→ Задание 1
Выпишите из отрывка об экзаменах все предложения, которые начинаются со слова «И».
→ Задание 2
Приведите фрагмент отрывка об экзаменах, который начинается со слов «Следующий экзамен был» и заканчивается словами «от сомнительной двери.», заменив в нем «коридору» на «лестнице».

++++ Страница ++++

Я изложил и Бойля-Мариота. И тут уже учитель с серьезным видом задал мне настоящий трудный вопрос о теплоте. Зачем он мне его задал? Вероятно, просто из любопытства. На этот вопрос я не ответил, и, по выражению моего лица, учитель физики понял, что проявлять неуместное любопытство больше не следует. И он отпустил меня, поставив мне «отлично».

Следующий экзамен был по неизвестной мне науке – химии. Я долго стоял в нерешительности перед дверью класса со страшной табличкой «химия». Конечно, идти на экзамен по этому предмету, зная, что H2O – это вода, а другого ничего не зная, было рискованно. И после минутного раздумья я повернулся и пошел по коридору прочь от сомнительной двери.

++++ Представленный материал ++++

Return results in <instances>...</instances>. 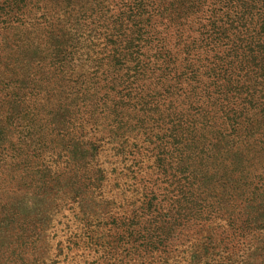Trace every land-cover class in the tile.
Returning a JSON list of instances; mask_svg holds the SVG:
<instances>
[{
	"label": "trees",
	"instance_id": "trees-1",
	"mask_svg": "<svg viewBox=\"0 0 264 264\" xmlns=\"http://www.w3.org/2000/svg\"><path fill=\"white\" fill-rule=\"evenodd\" d=\"M74 1L67 0L71 7ZM49 4L62 5L57 0H0V161L9 157L6 166L18 167L23 175L22 167L32 164V156L60 146L68 132L79 129L65 125L70 118L60 108L51 111L53 121L46 125L39 115H48V108L38 97L25 98L33 80L29 61L20 60L28 47L22 31L33 24V11ZM90 4L83 18L101 28L104 38L98 63L107 64L108 70L99 80L111 95L110 131L117 136L140 133L141 139L134 135L127 140L126 153L140 169L142 156L151 151L158 174L143 190L140 203L107 211L97 224L107 231L87 235L83 246L93 247V264H166V253L186 251L178 237L186 241L190 232L196 236L187 248L188 264L252 263V256L264 252V175H258L259 182L248 176L241 180L250 159L264 156V146L253 144H264V0ZM45 20L43 33L57 44L48 51V75L58 80L72 63L73 45L63 43L59 18ZM24 128L27 140L20 135ZM48 138L55 143L49 144ZM208 143L217 155L211 159ZM70 151L74 160L81 158L84 169V178L75 176L73 183L92 187L96 201L110 180L96 162L97 147L82 151L73 145ZM229 180L239 184L227 187ZM140 181H145L142 173ZM221 181L224 185L216 191ZM235 193L243 207L214 223L228 194ZM165 204L167 219H159V205L162 209ZM27 216L21 200L1 195L0 264H44L26 257L35 248L25 234Z\"/></svg>",
	"mask_w": 264,
	"mask_h": 264
},
{
	"label": "rangeland",
	"instance_id": "rangeland-1",
	"mask_svg": "<svg viewBox=\"0 0 264 264\" xmlns=\"http://www.w3.org/2000/svg\"><path fill=\"white\" fill-rule=\"evenodd\" d=\"M57 1L62 5L49 4L48 7L42 5L39 9H35L30 15L33 24L22 31L23 40L28 47L20 52V60L29 61V74L33 80L26 90L25 98L38 97L43 106L48 108V115H39L41 122H46V125L49 121H53L51 111L60 108L70 118L65 125L71 127V124H75L79 129L71 134L68 132L65 142H62L60 146H54L52 149L45 148L38 157L32 156V164L26 163L22 167L25 178L18 167H13L11 170L6 166L8 161L11 162L9 157L5 159V163L2 162L4 161L2 158L0 197L1 195L7 198L11 196L24 204L28 213L24 219V223L28 225L25 234L28 235V240H32V243L29 241L28 245L35 247L27 250L28 259L36 258L44 264H93V259L96 258L93 247L84 248L83 246L87 235L102 234L107 231L97 225L99 220L106 217L104 215L107 211L128 210L133 208V203H140L143 200V190L152 185L151 181H154L158 174L154 168L155 157L151 151L142 156L143 167L140 169L136 167L133 156L126 153L130 142L127 140H131L134 135L141 139L140 133L133 132L117 136L110 131L108 122L111 121V116L107 111H109L111 95L109 88L99 80V76L108 70L107 64L98 63L104 38L101 28H97L93 21L83 18V14L92 6L91 0H75L72 7L69 5L70 1ZM105 2L108 3V1ZM96 4L93 1V7ZM108 8L111 9L109 3ZM47 18H59V33L65 34L63 43L73 45L72 63L65 66L63 75L58 80L49 79V67L46 65L49 61L48 51L57 45L49 42L48 35L45 36L43 33L47 30L46 24L43 23ZM93 20L96 19L93 18ZM102 23L106 25L105 22ZM2 97L1 93L0 98ZM81 124L83 127L80 128ZM25 128L24 134L20 135L27 140L28 133ZM54 136L51 135V137ZM48 143L55 142L48 138ZM208 144V155L211 159L213 154L215 157L217 155L212 150L213 146ZM253 144L264 146L254 141ZM73 145L78 146L82 151L89 146L97 147L96 162L109 175V186H103L101 194L95 196L97 202L93 199L92 187L88 190L89 187L86 188L79 182L73 183L75 176H81V180L84 178V169L81 166L82 163H79L81 158L77 161L72 158L70 150ZM257 155L259 153L250 159L241 182L246 180L245 176L259 182L261 177L258 175H264V156ZM138 159L141 160V157ZM125 172L127 179L124 176ZM141 173L145 177L143 183L140 181ZM219 183L216 191L224 185L223 181ZM237 184L239 181L229 180L225 185L230 187ZM236 194H228L229 200L221 212L223 215L215 216L214 223L224 222L230 210L243 207L244 202L236 199ZM135 199L136 201L132 202ZM161 201L165 202L162 199ZM93 207H97L96 210H93ZM158 210L160 213L157 218L166 220V204L162 209L159 205ZM88 232L91 234H87ZM188 235L186 241L184 236L178 237L180 241L184 240L182 249L186 251L176 254L166 253L167 261H164L166 264H188L185 260L189 255L187 248L196 236L191 232ZM78 241L82 246L75 245V242L79 243ZM251 260L253 262L250 264H264V252L259 256H252ZM102 262L100 260L96 264H102Z\"/></svg>",
	"mask_w": 264,
	"mask_h": 264
}]
</instances>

++++

→ Результат 1
И тут уже учитель с серьезным видом задал мне настоящий трудный вопрос о теплоте.
И он отпустил меня, поставив мне «отлично».
И после минутного раздумья я повернулся и пошел по коридору прочь от сомнительной двери.

→ Результат 2
Следующий экзамен был по неизвестной мне науке – химии. Я долго стоял в нерешительности перед дверью класса со страшной табличкой «химия». Конечно, идти на экзамен по этому предмету, зная, что H2O – это вода, а другого ничего не зная, было рискованно. И после минутного раздумья я повернулся и пошел по лестнице прочь от сомнительной двери.